By Jennifer Dorsett
Field Editor

Hess Meat Market is a family-owned custom meat processor and butcher shop in Muenster.

Business mostly consists of repeat customers who bring their animals to be processed, and shoppers who know what to expect from a custom meat market.

But the COVID-19 pandemic’s effects have reached even this little corner of the world in North Texas, bringing with it new customers, new business and new challenges.

“When this whole thing first started, we had people standing in lines out the door just to get hamburger meat,” Stanley Hess, owner of the meat market, said.

The long lines were good for business, but Hess said they were only temporary.

When meat supply chains settled back down and larger retailers began having more stock on the shelves again, the crowds at Hess Meat Market dwindled.

While retail demand may have returned to normal levels, Hess said the processing plant—where he processes lambs, goats, buffalo, hogs, cattle and wild game—is staying busy.

In fact, Hess has turned away several people who have called asking if there was any availability this spring and summer.

“I’d say probably 80 to 90 percent of my processing business is custom slaughter,” he said. “Right now, we’re booked solid through September 2021, then probably about 85 percent booked for the remainder of the year. And I have one date on the books already for 2022.”

Hess does maintain a waiting list. If someone cancels on a day when he’s processing animals, he’ll call to see if anyone on the wait list can bring animals to take their spot.

“I had a couple of people cancel or not show up last week, and I called some folks on the list and had two people get up here within about 30 minutes,” he said. “We have to keep running, though. Every animal that’s booked that doesn’t come through the door loses us money.”

It’s a business he is proud to be in, but it’s an expensive one.

Hess said regulatory burdens, costly upgrades, pressure from activists and skyrocketing expenses have all taken their toll on smaller operations like his.
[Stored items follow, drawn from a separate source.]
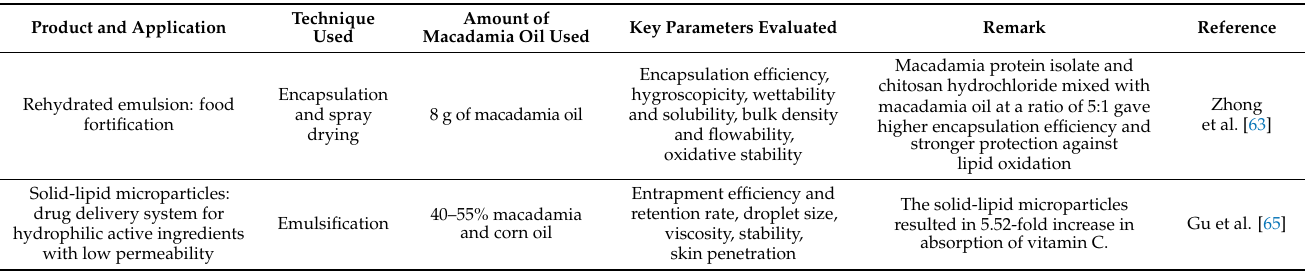
Table 6. Food and non-food applications of cold-pressed macadamia nut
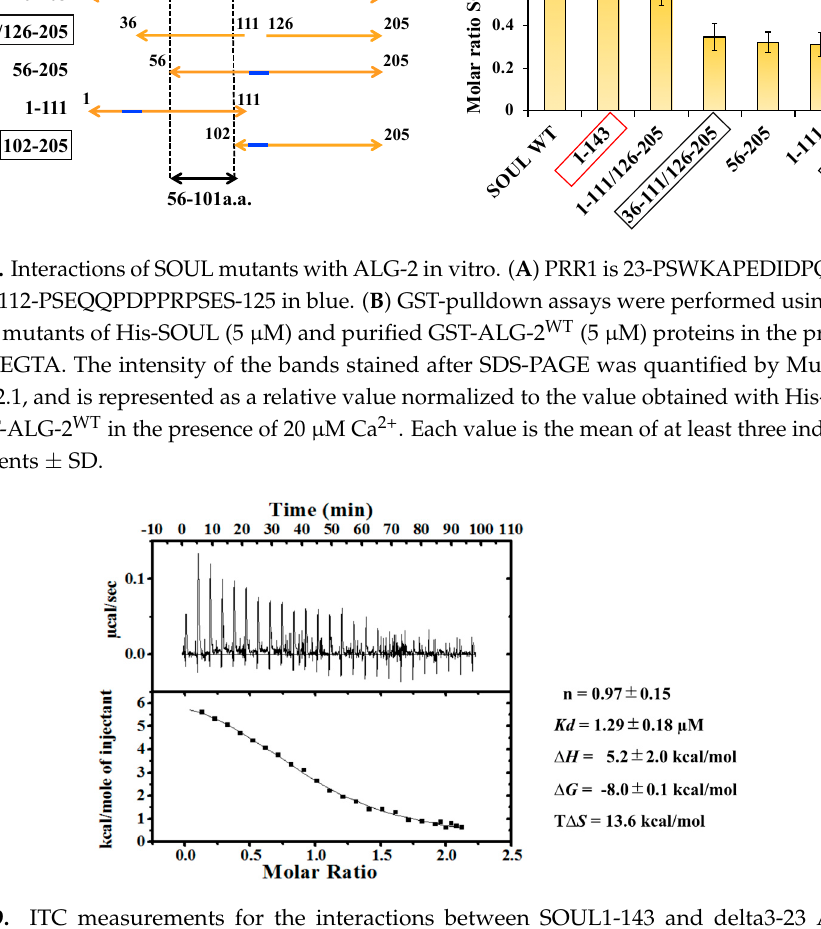
Figure 8. Interactions of SOUL mutants with ALG-2 in vitro. ( A ) PRR1 is 23-PSWKAPEDIDPQP-35 and PRR2 is 112-PSEQQPDPPRPSES-125 in blue. ( B ) GST-pulldown assays were performed using various purified mutants of His-SOUL (5 µM) and purified GST-ALG-2 WT (5 µM) proteins in the presence of Ca 2+ or EGTA. The intensity of the bands stained after SDS-PAGE was quantified by Multi Gauge version 2.1, and is represented as a relative value normalized to the value obtained with His- SOUL WT and GST-ALG-2 WT in the presence of 20 µM Ca 2+ . Each value is the mean of at least three independent experiments ± SD.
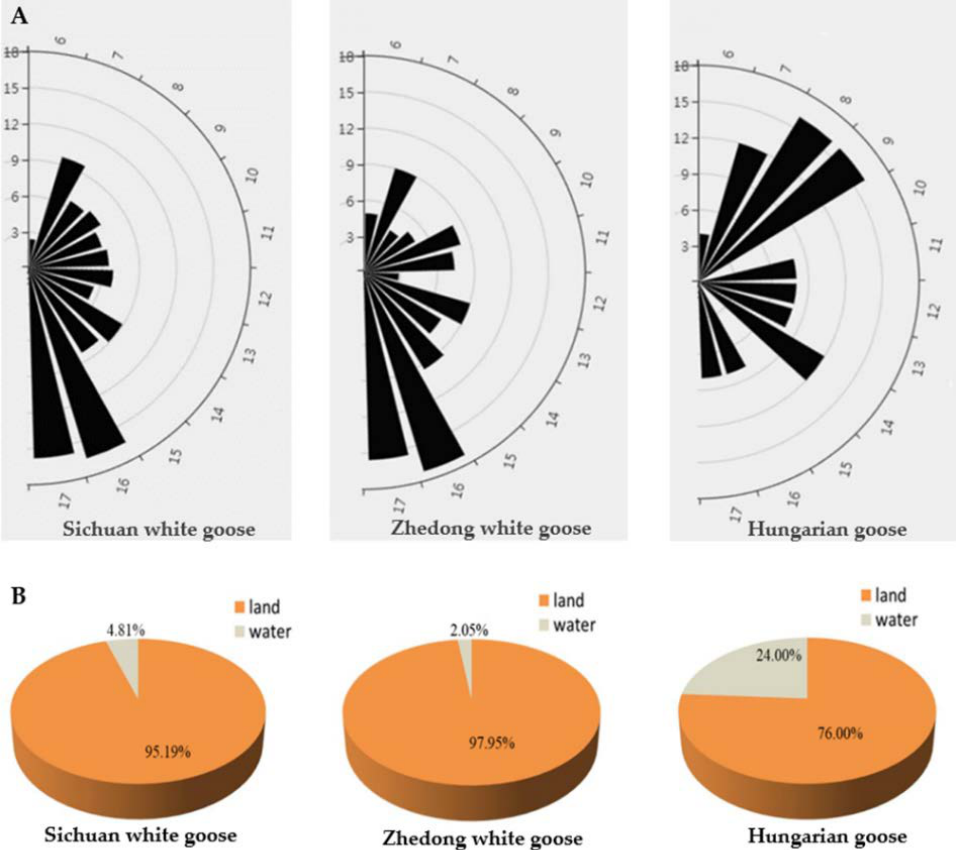
Figure 1. The characteristics of the mating time and location among Sichuan white geese, Zhedong white geese, and Hungarian geese. ( A ) Mating time preferences in the different goose breeds. The vertical numbers were percentages, and the numbers on the semicircle were the hours of the day. ( B ) Note: Mating location preferences in the different goose breeds. The percentages were calculated using the total number of mating over the 20-day period as the denominator.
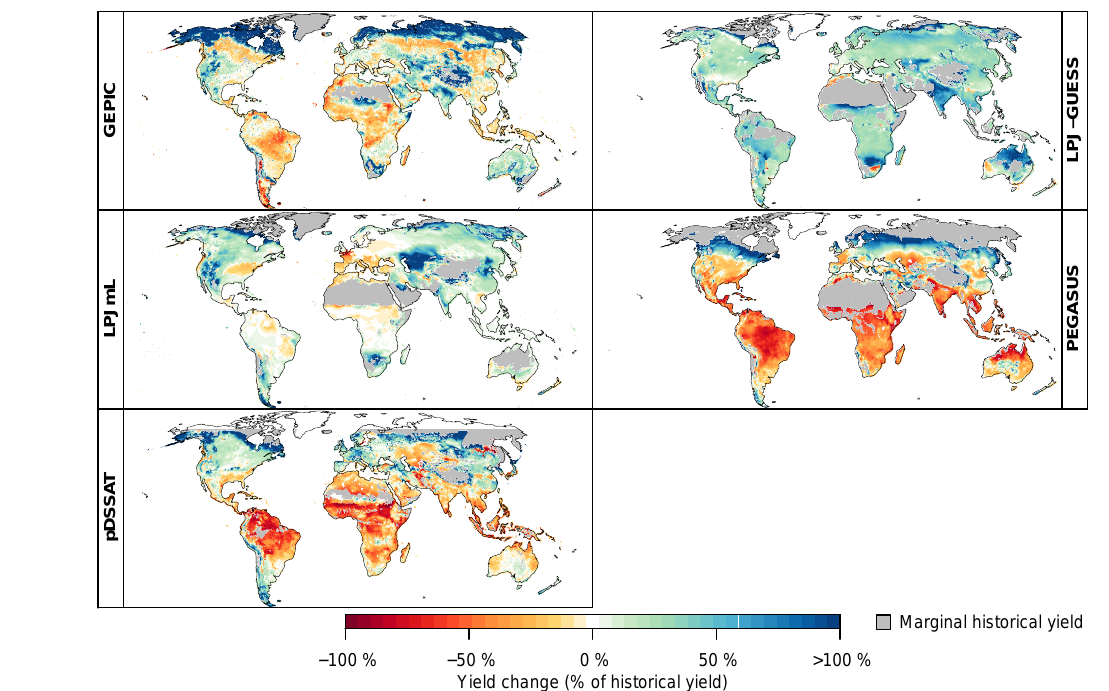
Figure 2. Average wheat yield change at (cid:49) GMT = 2.5 ◦ C as a percentage of the mean historical yield (1980–2010 average) under rain-fed conditions for each crop model forced by HadGEM2-ES. The average is calculated across all RCPs which reach the global mean warming interval from 2.25 to 2.75 ◦ C, namely RCP4.5, RCP6.0, and RCP8.5. Note that pDSSAT is run over a limited domain excluding areas north of 60 ◦ N. Regions with marginal historical yields (defined as lying below the 2.5% quantile of historical yields on year-2000 cropland) are masked to avoid exaggerated relative yield increases. Analogous figures for different crops, for irrigated conditions, and for absolute yield change (in tons per hectare) are available in the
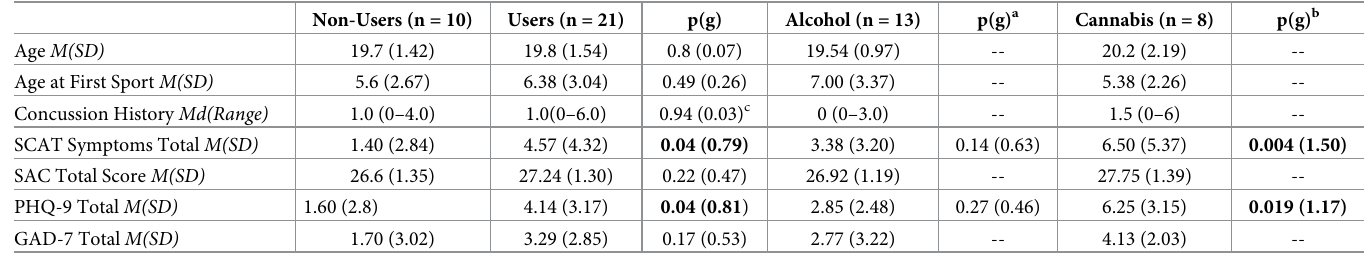
Table 1. Participant characteristics.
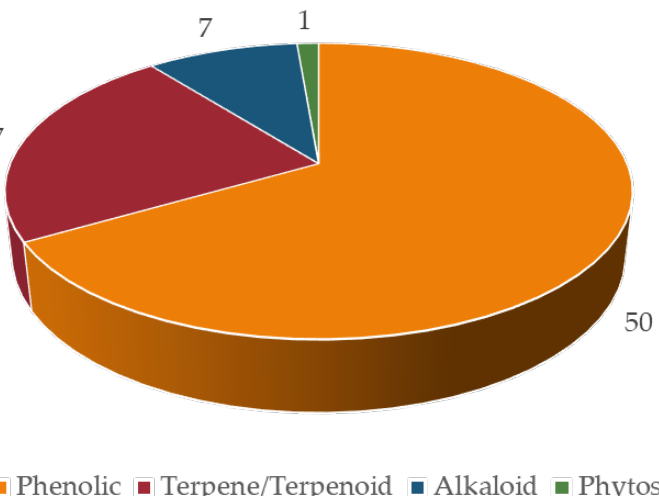
Figure 9. Number of bioactives inducing/inhibiting at least four targets, according to chemical class. Amongst the 50 phenolic compounds listed in Table 4, apigenin, EGCG, genistein, hy- pericin, quercetin, caffeic acid, catechin, cinnamaldehyde, curcumin, delphinidin,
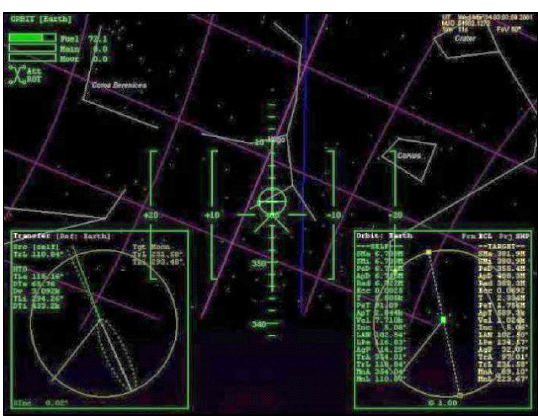
Fig. 10. Orbiter showing a star sensor view [16].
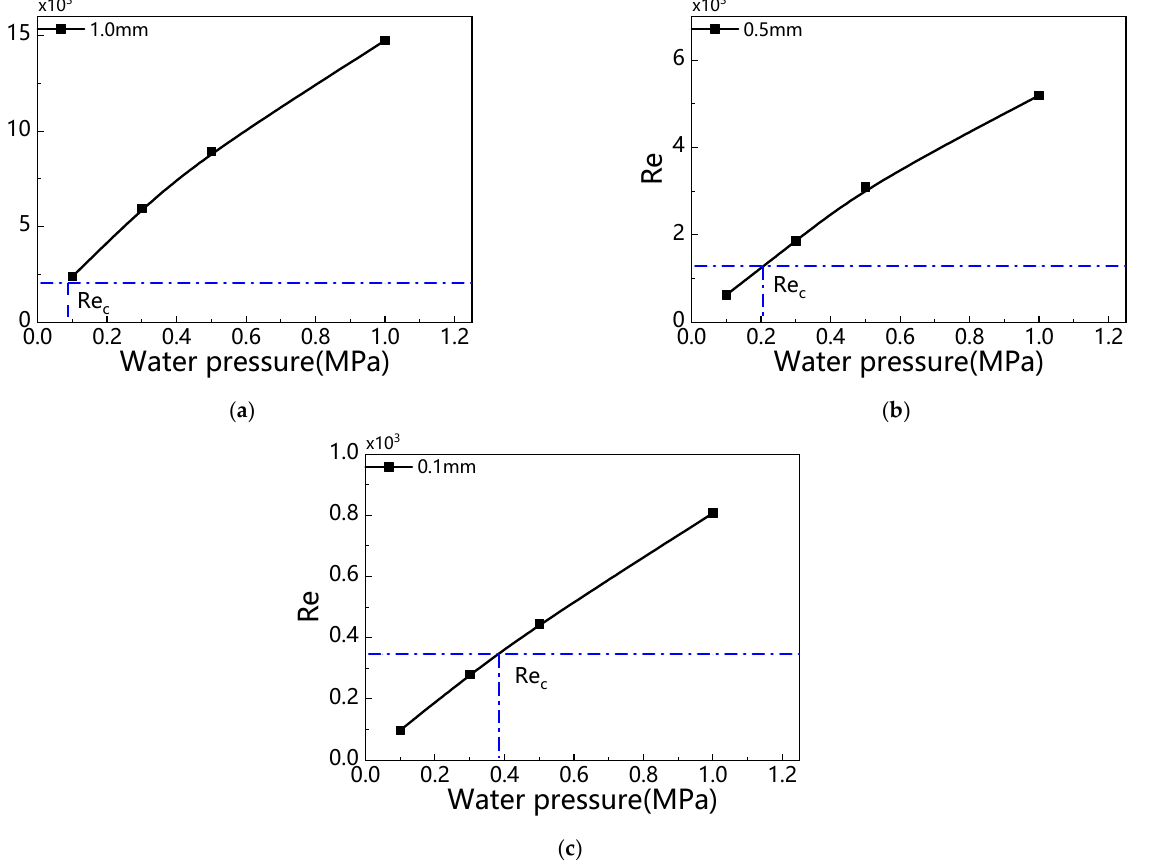
Figure 21. Variation curve of Reynolds number and water pressure: ( a ) aperture is 1 mm, ( b ) aperture is 0.5 mm, ( c ) aperture is 0.1 mm.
“There used to be one or two meat lockers in every little town around here, but they’re almost all gone now. We’re a dying breed, because no one can afford to stay in it,” Hess, a Texas Farm Bureau member, said. “There’s no other business you’d spend this much money on just to stay afloat. It’s a very expensive game.”

To help offset the amount of money spent on facility and processing fees, Hess has focused on expanding the sausage and jerky business by building relationships and making deliveries to grocery stores, who will then in turn sell his products to a larger audience.

“Slaughter used to be the only business, but now it’s just a sideline,” he said. “The real profits are in the sausage and jerky. I’ll keep processing because it’s a service people need, but it’s not where I make my money at all.”

One good thing about the pandemic, Hess added, is that it has highlighted weaknesses in a supply chain controlled by a handful of large businesses.

“If Congress wants to ensure our food safety and production before the next pandemic and just for the future, they need to let more small plants become federally-inspected plants instead of state-inspected plants,” Hess said. “Something as important as food—when people run out of food, where do they go? They turn to the small packers, farm stands, ranchers and farmers in the field. America still needs us. It takes businesses of all sizes to keep things going.”